Aim of the task: Without the pictures, set down every line of the data exactly.

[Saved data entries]
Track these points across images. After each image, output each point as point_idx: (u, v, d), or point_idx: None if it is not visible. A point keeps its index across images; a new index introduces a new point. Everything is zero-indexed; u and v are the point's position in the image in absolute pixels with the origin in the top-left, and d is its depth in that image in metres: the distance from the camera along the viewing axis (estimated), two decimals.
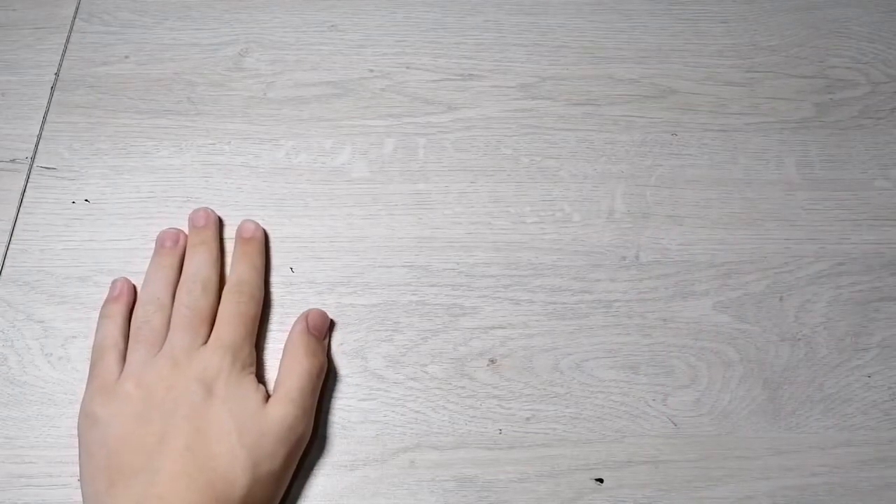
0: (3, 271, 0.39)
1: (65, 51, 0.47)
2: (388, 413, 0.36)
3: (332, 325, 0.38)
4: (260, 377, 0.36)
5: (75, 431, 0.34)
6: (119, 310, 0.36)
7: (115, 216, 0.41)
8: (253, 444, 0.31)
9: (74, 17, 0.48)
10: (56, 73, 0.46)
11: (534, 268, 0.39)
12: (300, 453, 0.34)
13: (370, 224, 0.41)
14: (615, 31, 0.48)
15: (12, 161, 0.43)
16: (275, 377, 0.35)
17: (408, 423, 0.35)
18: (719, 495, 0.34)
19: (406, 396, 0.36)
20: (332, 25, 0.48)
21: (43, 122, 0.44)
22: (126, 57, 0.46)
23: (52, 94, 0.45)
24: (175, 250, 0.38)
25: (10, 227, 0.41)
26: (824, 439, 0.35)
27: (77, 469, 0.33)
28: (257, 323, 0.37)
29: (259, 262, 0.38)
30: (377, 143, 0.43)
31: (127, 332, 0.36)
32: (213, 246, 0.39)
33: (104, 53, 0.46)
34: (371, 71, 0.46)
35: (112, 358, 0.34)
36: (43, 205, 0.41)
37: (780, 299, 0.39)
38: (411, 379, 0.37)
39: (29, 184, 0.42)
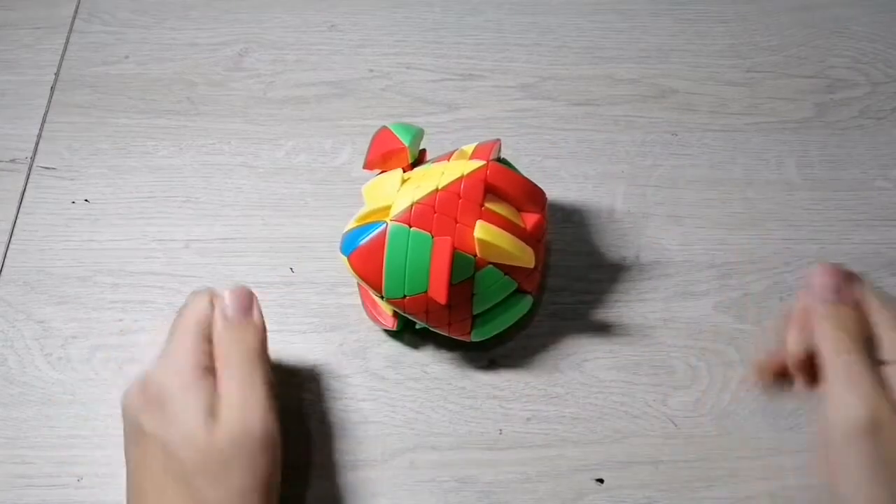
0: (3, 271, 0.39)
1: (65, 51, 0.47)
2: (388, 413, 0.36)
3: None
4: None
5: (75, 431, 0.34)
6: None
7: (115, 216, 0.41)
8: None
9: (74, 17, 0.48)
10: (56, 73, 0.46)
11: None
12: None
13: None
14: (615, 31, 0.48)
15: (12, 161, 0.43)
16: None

Task output:
Track these points across images. After each image, output each point as point_idx: (u, v, d), or point_idx: None if it is not visible. A point keeps its index across images; a new index introduces a new point. Everything is zero-indexed; u and v are the point's position in the image in absolute pixels with the origin in the top-left, and d is its depth in that image in metres: the distance from the camera along the viewing axis (estimated), two decimals.
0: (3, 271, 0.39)
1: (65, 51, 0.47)
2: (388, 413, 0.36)
3: (332, 325, 0.38)
4: (260, 377, 0.36)
5: (75, 431, 0.34)
6: (119, 310, 0.36)
7: (115, 216, 0.41)
8: (253, 444, 0.31)
9: (74, 17, 0.48)
10: (56, 73, 0.46)
11: (534, 268, 0.39)
12: (300, 453, 0.34)
13: (370, 224, 0.41)
14: (615, 31, 0.48)
15: (12, 161, 0.43)
16: (275, 377, 0.35)
17: (408, 423, 0.35)
18: (719, 495, 0.34)
19: (406, 396, 0.36)
20: (332, 25, 0.48)
21: (43, 122, 0.44)
22: (126, 57, 0.46)
23: (52, 94, 0.45)
24: (175, 250, 0.38)
25: (10, 227, 0.41)
26: (824, 439, 0.35)
27: (77, 469, 0.33)
28: (257, 323, 0.37)
29: (259, 262, 0.38)
30: (377, 143, 0.43)
31: (127, 332, 0.36)
32: (213, 246, 0.39)
33: (104, 53, 0.46)
34: (371, 71, 0.46)
35: (112, 358, 0.34)
36: (43, 205, 0.41)
37: (780, 299, 0.39)
38: (411, 379, 0.37)
39: (29, 184, 0.42)
0: (3, 271, 0.39)
1: (65, 51, 0.47)
2: (388, 413, 0.36)
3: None
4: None
5: (75, 431, 0.34)
6: None
7: (115, 216, 0.41)
8: None
9: (74, 17, 0.48)
10: (56, 73, 0.46)
11: None
12: None
13: None
14: (615, 31, 0.48)
15: (12, 161, 0.43)
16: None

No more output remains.